I should have known there would be more sleepless nights. Especially after devouring The Handmaid’s Tale in one gulp.  It was my first year out of home. I was studying philosophy at a coastal uni and I was surrounded by surfer kids who still used words like gnarly.  I opened the cover. It was the cover with the woman in the red cloak. The one who looked the girl from that National Geographic cover, do you remember? Inside was a bible quote and I felt immediately uncomfortable, the way I always felt when someone other than my mother showed an understanding of scripture.

I read your book in one sitting. That sitting included a classroom, picnic table, two buses, a short walk, and an armchair.

I knew the story of Rachel and Bilhah already. In some ways I knew it better than the story of myself. But I only knew the story as it was told to me.  I knew Rachel was good and solid, but she was also scared. I knew Jacob too, but it’s always easier to know the men in bible stories. Have you noticed that?  All I knew about Bilhah was that she was a handmaiden.

My mum use to tell me, ‘Sarah was an important woman.
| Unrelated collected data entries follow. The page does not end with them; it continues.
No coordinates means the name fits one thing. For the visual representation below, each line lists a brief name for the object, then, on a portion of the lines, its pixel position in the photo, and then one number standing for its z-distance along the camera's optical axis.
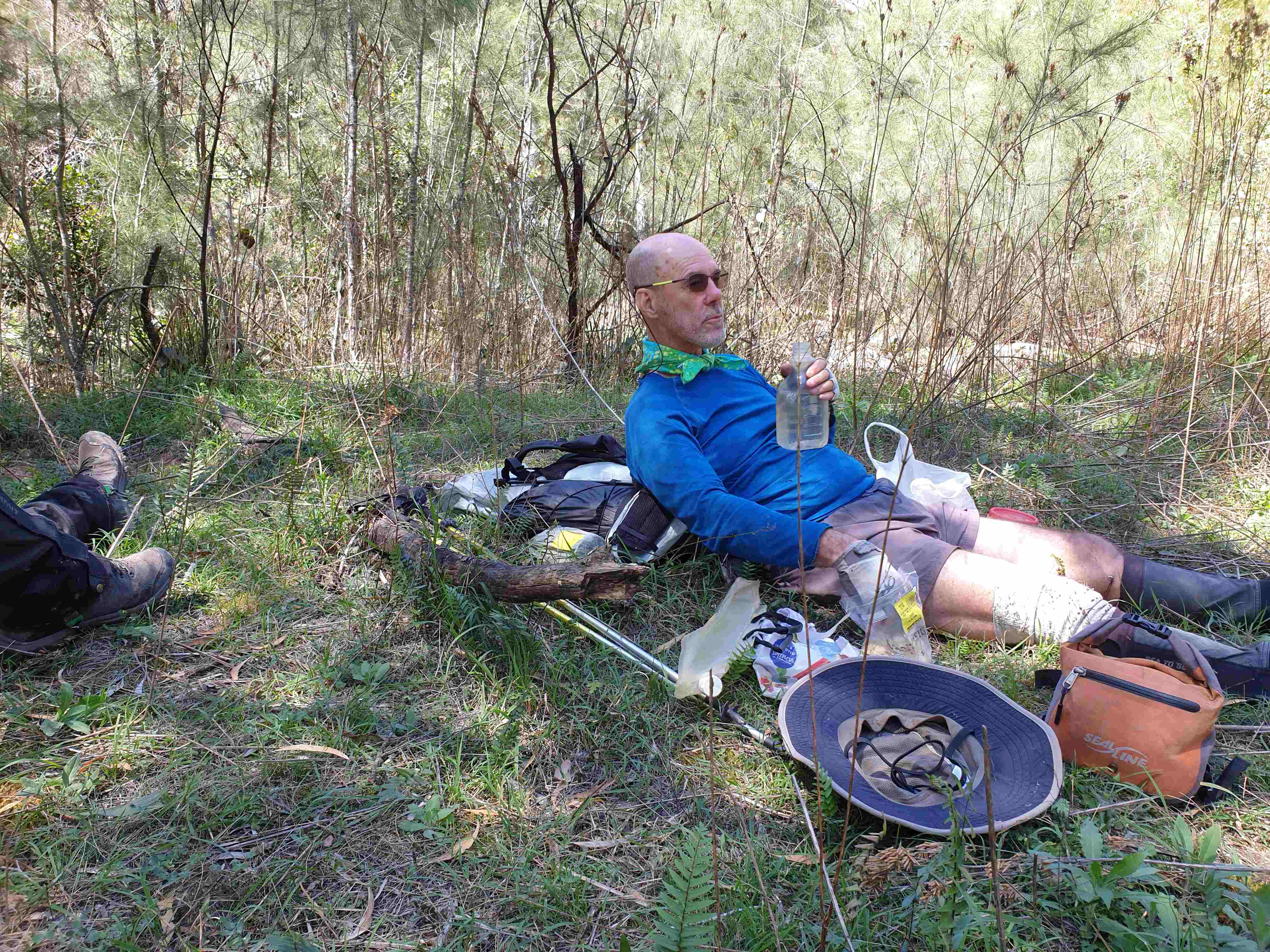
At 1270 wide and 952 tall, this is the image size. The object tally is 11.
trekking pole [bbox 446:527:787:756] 1.86
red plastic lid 2.57
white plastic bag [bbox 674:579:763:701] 1.86
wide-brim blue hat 1.52
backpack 2.48
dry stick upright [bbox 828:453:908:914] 1.03
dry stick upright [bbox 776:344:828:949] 1.08
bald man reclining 2.17
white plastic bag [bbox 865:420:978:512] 2.61
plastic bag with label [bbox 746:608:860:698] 1.97
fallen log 1.97
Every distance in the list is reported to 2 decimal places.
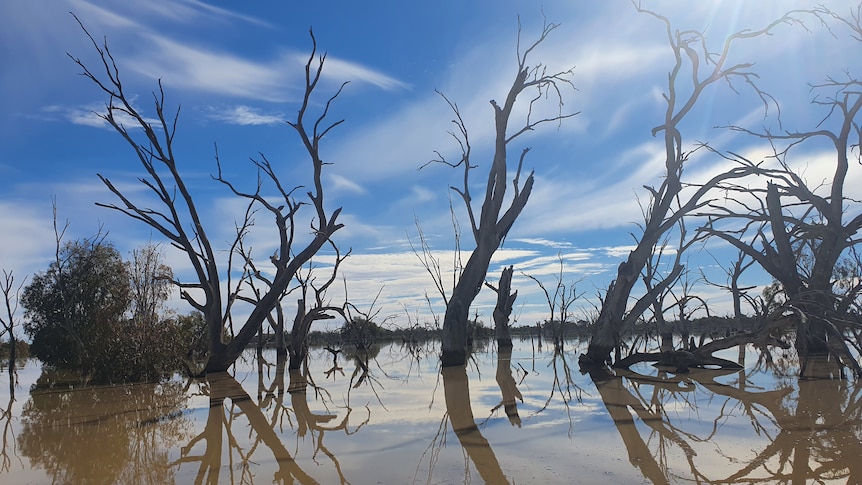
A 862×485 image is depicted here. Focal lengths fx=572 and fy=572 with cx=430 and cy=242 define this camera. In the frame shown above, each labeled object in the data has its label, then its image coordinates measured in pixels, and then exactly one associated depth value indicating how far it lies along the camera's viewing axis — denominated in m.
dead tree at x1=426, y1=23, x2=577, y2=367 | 12.41
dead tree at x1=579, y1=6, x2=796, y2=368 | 10.97
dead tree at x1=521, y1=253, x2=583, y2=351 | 18.52
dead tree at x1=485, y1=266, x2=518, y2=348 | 19.56
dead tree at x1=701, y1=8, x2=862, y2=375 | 10.41
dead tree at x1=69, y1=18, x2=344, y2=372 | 12.30
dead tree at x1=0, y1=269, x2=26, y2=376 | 12.02
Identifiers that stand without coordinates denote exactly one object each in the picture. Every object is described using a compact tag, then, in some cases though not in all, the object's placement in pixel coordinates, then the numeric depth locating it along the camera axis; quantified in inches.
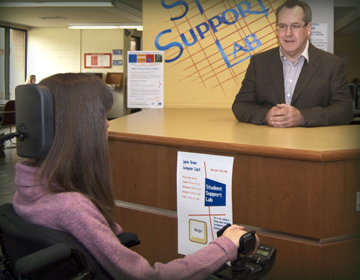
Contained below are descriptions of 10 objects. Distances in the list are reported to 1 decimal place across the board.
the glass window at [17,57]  439.3
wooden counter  50.0
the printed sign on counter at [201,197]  56.1
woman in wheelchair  33.4
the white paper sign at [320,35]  109.9
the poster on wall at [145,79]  103.1
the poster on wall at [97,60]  458.0
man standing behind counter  74.9
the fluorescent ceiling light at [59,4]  314.3
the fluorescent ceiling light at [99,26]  435.5
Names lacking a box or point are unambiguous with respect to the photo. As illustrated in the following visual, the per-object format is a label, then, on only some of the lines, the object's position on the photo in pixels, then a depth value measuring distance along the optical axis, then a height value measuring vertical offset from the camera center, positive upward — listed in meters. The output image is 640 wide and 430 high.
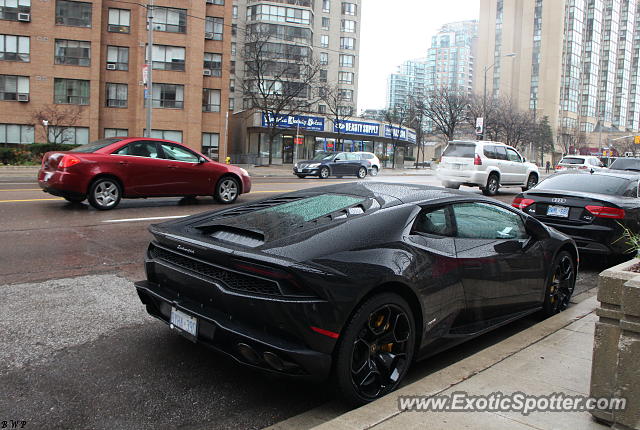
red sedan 11.30 -0.38
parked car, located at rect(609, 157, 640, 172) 20.56 +0.52
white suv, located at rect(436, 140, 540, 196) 18.89 +0.18
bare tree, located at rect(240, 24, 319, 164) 50.46 +10.12
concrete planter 2.93 -0.94
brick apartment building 42.22 +7.00
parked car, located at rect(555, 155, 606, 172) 31.45 +0.79
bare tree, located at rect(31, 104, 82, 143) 38.98 +2.40
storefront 56.31 +2.91
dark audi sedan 7.90 -0.48
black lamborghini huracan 3.29 -0.78
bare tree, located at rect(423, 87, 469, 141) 61.03 +7.08
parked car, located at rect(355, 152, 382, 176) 32.72 +0.25
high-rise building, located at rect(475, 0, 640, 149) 111.69 +26.34
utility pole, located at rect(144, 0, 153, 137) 27.47 +4.16
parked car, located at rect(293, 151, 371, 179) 30.03 -0.09
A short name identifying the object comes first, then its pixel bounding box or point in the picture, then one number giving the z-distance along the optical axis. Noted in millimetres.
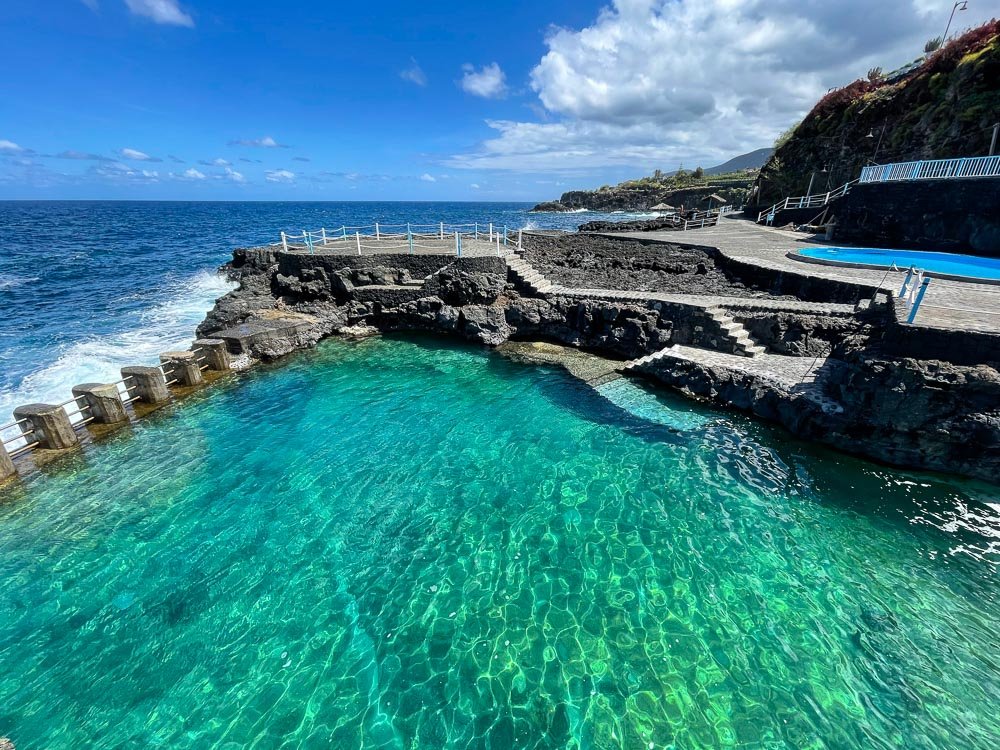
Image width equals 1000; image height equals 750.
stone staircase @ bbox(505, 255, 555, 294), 17781
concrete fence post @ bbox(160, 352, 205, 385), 13070
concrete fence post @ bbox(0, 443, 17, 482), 8766
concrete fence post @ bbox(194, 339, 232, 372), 14164
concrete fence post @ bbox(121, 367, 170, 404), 11906
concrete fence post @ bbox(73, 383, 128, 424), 10859
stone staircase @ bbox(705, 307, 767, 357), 12953
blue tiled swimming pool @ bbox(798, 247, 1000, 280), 14870
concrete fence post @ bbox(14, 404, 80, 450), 9664
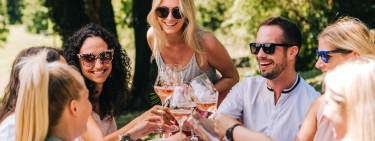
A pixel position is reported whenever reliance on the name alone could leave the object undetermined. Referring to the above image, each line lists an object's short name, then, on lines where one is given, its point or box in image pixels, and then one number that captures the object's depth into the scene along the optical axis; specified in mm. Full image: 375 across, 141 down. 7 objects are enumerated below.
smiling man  2719
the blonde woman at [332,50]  2289
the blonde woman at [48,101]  1807
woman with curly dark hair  3209
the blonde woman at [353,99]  1679
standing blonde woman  3652
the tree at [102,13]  7422
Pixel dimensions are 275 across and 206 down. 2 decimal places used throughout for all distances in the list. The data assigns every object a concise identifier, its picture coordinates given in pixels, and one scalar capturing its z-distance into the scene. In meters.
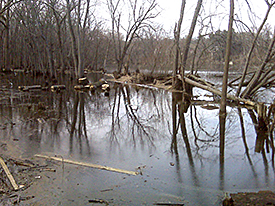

That’s why I named you Sarah.’  Secretly though, I wanted to be Bilhah because Bilhah had more of what Anne Shirley called “scope for the imagination”.

At the back of my copy of The Handmaid’s Tale is a transcript of a speech you gave.  It reads, “Applause…  Are
there any questions?” 

I wanted to put my hand up but I was reading the transcript on the walk home and a taxi probably would have got the wrong idea and stopped.

But now you’re coming to Brisbane and you won’t be far. Close enough for the buzzards to get a view of the building if they perch high enough.

Another 385 has just driven past my window. It was slower this time, so it must be after 10.00. I could go to sleep. I probably should. But, see, the thing is I have a copy of The Year of the Flood. It’s right here next to me and I can hear something inside it. Maybe you know what it is? It sounds like bees.

Can I write to you again? I won’t embarrass you, I promise.  Do you get embarrassed? I’ve been thinking about questions to ask you. I can already tell that you are the sort of woman who will only answer one good question. I want to ask you something that will rip the ground open between us and send up great healthy tree trunks. I want to build a forest for us, out of one question.

I will hold out. This is not the end.